Tuesday, October 26, 2010

More deduping, plus an explanation of why it is necessary

I did 6 or 7 more deduplication tests using MARCEdit, with no true success, but a little minor success. On the plus side, I can produce an overzealous list of duplicate records that includes true duplicates and a few that only look like duplicates (for example, same title, but one is a newer edition than the other). That at least gives us a list to work from, I suppose, although matching on ISBN would give a more accurate and probably more complete list.

In case you're wondering (I know this and my last post are somewhat technical), duplicate records are records that are basically for the exact same title - it was published by the same publisher, published on the same year, etc. When we get e-book record files from vendors, we sometimes get records for the same title from multiple vendors. Some of the vendors have records with OCLC numbers in them, some don't, and sometimes they might have OCLC numbers in them but not the same ones that another vendor used (yes, OCLC has duplicate records, lots and lots of them). When we load them, we end up with multiple records for basically the same thing. Ideally, we'd like to have an e-book that is available from multiple vendors accessible on one record.

That's where record deduplication comes in. Right now, we could do our deduping by searching each and every e-book title in the catalog and clearing up duplicates as we come across them. This is not a good idea - we have tens of thousands of e-books, and the number will only grow. The tests I've been doing are part of an attempt to automate deduplication, or at least come up with a list of potential duplicates so that we could avoid having to search every single title in our e-book collection.

I think I'm going to start reading articles on record deduplication.
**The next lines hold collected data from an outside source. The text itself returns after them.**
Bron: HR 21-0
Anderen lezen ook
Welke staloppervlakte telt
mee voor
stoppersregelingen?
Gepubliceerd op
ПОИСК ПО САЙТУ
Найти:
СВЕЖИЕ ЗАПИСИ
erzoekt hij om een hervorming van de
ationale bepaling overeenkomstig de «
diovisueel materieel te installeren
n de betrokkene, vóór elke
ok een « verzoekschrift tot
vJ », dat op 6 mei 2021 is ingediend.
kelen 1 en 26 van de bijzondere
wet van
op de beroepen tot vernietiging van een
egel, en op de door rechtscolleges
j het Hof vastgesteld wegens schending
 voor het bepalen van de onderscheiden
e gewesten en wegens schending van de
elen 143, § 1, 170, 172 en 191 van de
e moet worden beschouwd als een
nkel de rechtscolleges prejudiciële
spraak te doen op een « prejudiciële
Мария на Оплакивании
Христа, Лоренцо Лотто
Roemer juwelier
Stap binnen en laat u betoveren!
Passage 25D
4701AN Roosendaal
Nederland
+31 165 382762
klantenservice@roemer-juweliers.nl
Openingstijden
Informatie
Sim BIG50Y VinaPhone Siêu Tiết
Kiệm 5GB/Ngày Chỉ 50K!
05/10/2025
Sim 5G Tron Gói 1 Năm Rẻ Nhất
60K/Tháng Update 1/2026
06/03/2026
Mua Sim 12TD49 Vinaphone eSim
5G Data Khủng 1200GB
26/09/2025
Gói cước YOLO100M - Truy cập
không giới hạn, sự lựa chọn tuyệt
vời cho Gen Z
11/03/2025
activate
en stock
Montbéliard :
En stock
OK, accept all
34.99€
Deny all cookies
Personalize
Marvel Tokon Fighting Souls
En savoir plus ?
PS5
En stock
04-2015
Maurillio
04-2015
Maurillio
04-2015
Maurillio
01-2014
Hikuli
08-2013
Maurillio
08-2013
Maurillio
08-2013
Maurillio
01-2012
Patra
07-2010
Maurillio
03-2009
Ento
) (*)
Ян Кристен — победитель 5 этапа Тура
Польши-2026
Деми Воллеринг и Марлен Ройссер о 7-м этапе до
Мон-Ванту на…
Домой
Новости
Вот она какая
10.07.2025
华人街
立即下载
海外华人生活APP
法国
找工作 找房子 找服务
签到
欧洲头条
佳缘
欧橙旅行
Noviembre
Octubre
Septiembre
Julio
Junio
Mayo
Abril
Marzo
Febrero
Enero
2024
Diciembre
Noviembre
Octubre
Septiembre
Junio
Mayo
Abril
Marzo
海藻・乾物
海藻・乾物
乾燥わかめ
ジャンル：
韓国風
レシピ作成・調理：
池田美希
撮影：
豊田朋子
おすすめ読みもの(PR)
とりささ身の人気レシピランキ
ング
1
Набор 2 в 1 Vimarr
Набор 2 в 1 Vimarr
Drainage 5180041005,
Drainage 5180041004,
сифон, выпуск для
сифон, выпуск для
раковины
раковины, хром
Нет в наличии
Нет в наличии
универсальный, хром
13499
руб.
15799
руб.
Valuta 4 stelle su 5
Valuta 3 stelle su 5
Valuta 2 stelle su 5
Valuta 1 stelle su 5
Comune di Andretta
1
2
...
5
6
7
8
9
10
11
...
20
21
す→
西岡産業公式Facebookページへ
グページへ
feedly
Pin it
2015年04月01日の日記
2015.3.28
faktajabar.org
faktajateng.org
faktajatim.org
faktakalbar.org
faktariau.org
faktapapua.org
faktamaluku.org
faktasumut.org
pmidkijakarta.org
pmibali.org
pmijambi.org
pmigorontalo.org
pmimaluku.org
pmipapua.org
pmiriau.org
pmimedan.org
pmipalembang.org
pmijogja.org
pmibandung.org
I probably should have done this earlier - if I find something right away that could help us, I'm going to kick myself.

Trying to dedupe records...and failing

While provider neutral e-book records are a nice idea, it's a little hard to do in practice when you're dealing with vendor e-book record packages. Today will be Round 3 of me trying to figure out how to dedupe our records without having to go through each title one by one.

In theory, deduplication could be done at the record loading stage, using, for instance, ISBNs as a second match point. In practice, this probably wouldn't go well, unless we decided to have print and electronic formats on one record - by matching on ISBN, we would end up matching our e-book records with our print records. There are probably other issues with this method that I haven't even thought of. I could do some testing, but I haven't really focused much on this method of record deduplication yet.

Instead, I've mostly been looking at methods of deduplication using MARCEdit. The obvious method, using MARCEdit's deduplication tool and trying to dedupe on ISBNs, has so far failed. I'm either using the tool wrong, or it's not working the way it should. The first day I started experimenting, I remember having some success by matching on main title information. I think I might try that again today. Unfortunately, that would result in multiple editions of one title being considered dupes. If it also lists actual dupes, it would still be better than nothing. Instead of having to search hundreds of titles, maybe we'd only have to search a few dozen. Or so I hope...

Friday, October 8, 2010

Vacation, catalog maintenance

Wow, it's been almost a month and a half since my last post.  My vacation had a little to do with that, but the rest was just...pre-vacation near burn-out, maybe?

My vacation went great. It took me a while to get comfortable with my niece, since I've never really been around babies before, but now I find I feel sad that I won't get to see her very often. At the very least, everyone in her family but her mom and dad is going to miss out on her first birthday - so sad!

Being back at work feels a little weird, but that'll wear off. With SCUUG only a week away, I've been reminding myself how to use MARCEdit for catalog maintenance by working on a project I started looking into right before my vacation. An unknown number of name headings in our catalog are messed up, with subfield d coming before subfield q, rather than after. I had been ignoring this problem, but now it's starting to interfere pretty significantly with my batch authority searching and loading process.

An example of the problem:
Babcock, C. J. $d 1894- $q (Clarence Joseph),

Should be:
Bacock, C. J. $q (Clarence Joseph), $d 1894-

In the past, I occasionally fixed these by hand as I came across them. However, this is annoying, and also bad for my wrist. Global editing is a good thing, and this looked like something that should be fixable globally. I just wasn't sure how.

It turns out it's possible with MARCEdit, and I figured out how to do it all on my own. Woohoo! I'm planning on running the fix for all the oldest records in our catalog (nearly 200,000 I think) over the course of a few weeks. That should take care of most, if not all, of the problem, and then I can get back to batch searching and loading authority records.

While playing with all of that, I also learned the first few steps for a new tool in MARCEdit that allows you to extract certain records from a larger file, edit the smaller file of records, and (in theory) re-insert the edited records back into the larger file. This will be great for all kinds of projects, once I figure out how to get the reinsertion part to work.